— BEGIN The data —

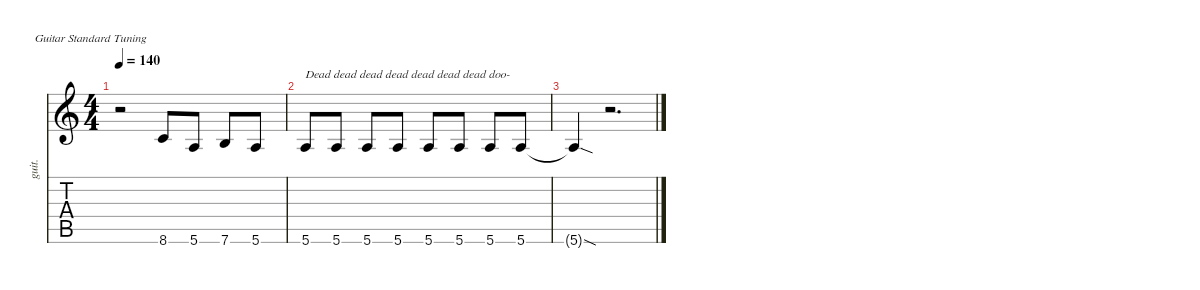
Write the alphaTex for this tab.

\defaultSystemsLayout 4
\hideDynamics
\bracketExtendMode nobrackets
\otherSystemsTrackNameOrientation horizontal
\track ("Guitar1,2-3" "guit.") {defaultSystemsLayout 4 instrument acousticguitarnylon}
\staff {score tabs}
\tuning (E4 B3 G3 D3 A2 E2)
\ts (4 4)
\tempo 140
\clef g2
\ks aminor
r.2{dy f beam Down} 8.6.8{beam Up} 5.6.8{beam Up} 7.6.8{beam Up} 5.6.8{beam Up} |
5.6.8{txt "Dead dead dead dead dead dead dead doo-" beam Up} 5.6.8{beam Up} 5.6.8{beam Up} 5.6.8{beam Up} 5.6.8{beam Up} 5.6.8{beam Up} 5.6.8{beam Up} 5.6.8{beam Up} |
5.6{sod t}.4{beam Up} r.2{d beam Up}
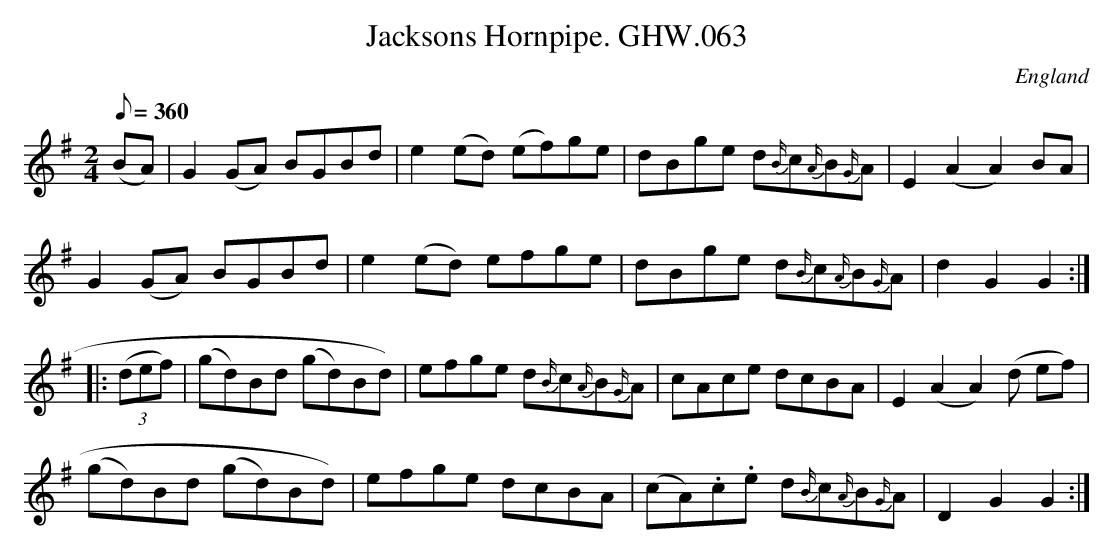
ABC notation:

X:1
T:Jacksons Hornpipe. GHW.063
M:2/4
L:1/8
Q:360
O:England
K:G
(BA)|G2 (GA) BGBd|e2 (ed) (ef)ge|dBge d{B/}c{A/}B{G/}A|E2 (A2A2) BA|!
G2 (GA) BGBd|e2 (ed) efge|dBge d{B/}c{A/}B{G/}A|d2 G2G2:|!
|:(3(def)|(gd)Bd (gd)Bd)|efge d{B/}c{A/}B{G/}A|cAce dcBA|E2 (A2A2) (3(d
ef)|!
(gd)Bd (gd)Bd)|efge dcBA|(cA).c.e d{B/}c{A/}B{G/}A|D2 G2G2:|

— END The data —

Pick out every line in the material that contains the string "BGBd". Treat uppercase and lowercase as different.

## Finished task
(BA)|G2 (GA) BGBd|e2 (ed) (ef)ge|dBge d{B/}c{A/}B{G/}A|E2 (A2A2) BA|!
G2 (GA) BGBd|e2 (ed) efge|dBge d{B/}c{A/}B{G/}A|d2 G2G2:|!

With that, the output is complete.